Again with reference to shown in Figure 3, after the integrated above-mentioned information security management module of Internet of Things intelligent electric energy meter that a plurality of different vendors produce, outside all communication datas of electric energy meter are all by transmitting after the information security management module encryption and decryption, and the internal processes of information security management module is unique, therefore management system for selling power can be considered as terminal with the information security management module, by Internet of Things management intelligent electric energy meter, namely with the compatible various brands of a management system for selling power, the intelligent electric energy meter of type is managed concentratedly, effectively reduces Utilities Electric Co. to different brands in the zone, the difficulty of the intelligent electric energy meter integration management of type.As shown in Figure 3, the exchanges data path of Internet of Things intelligent electric energy meter and management system for selling power is: data by Internet network (the Internet), arrive management system for selling power by the upper strata multistage communication device.And table end equipment user is by Internet access to netwoks intelligent electric energy meter total management system.
Except above-mentioned, also need to prove " embodiment ", " another embodiment " that speak of in this manual, " embodiment " etc., refer to concrete feature, structure or the characteristics described in conjunction with this embodiment and be included among at least one embodiment that the application's generality describes.A plurality of local appearance statement of the same race is not necessarily to refer to same embodiment in specification.Furthermore, when describing a concrete feature, structure or characteristics in conjunction with arbitrary embodiment, what advocate is to realize that in conjunction with other embodiment this feature, structure or characteristics also fall within the scope of the invention.

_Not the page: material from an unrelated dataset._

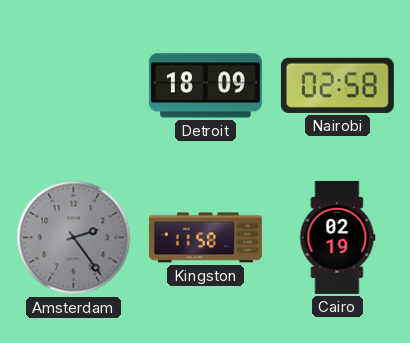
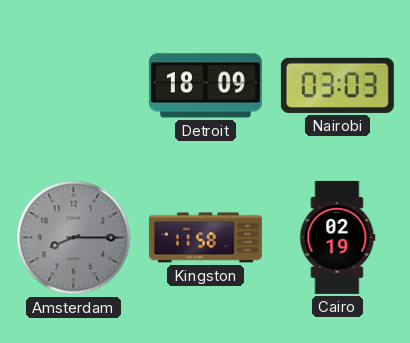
Nairobi: 02:58 -> 03:03
Amsterdam: 2:24 -> 8:15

Although invention has been described with reference to a plurality of explanatory embodiment of the present invention here, but, should be appreciated that those skilled in the art can design a lot of other modification and execution modes, these are revised and execution mode will drop within the disclosed principle scope and spirit of the application.More particularly, in the scope of, accompanying drawing open in the application and claim, can carry out multiple modification and improvement to building block and/or the layout of subject combination layout.Except modification that building block and/or layout are carried out with improving, to those skilled in the art, other purposes also will be tangible.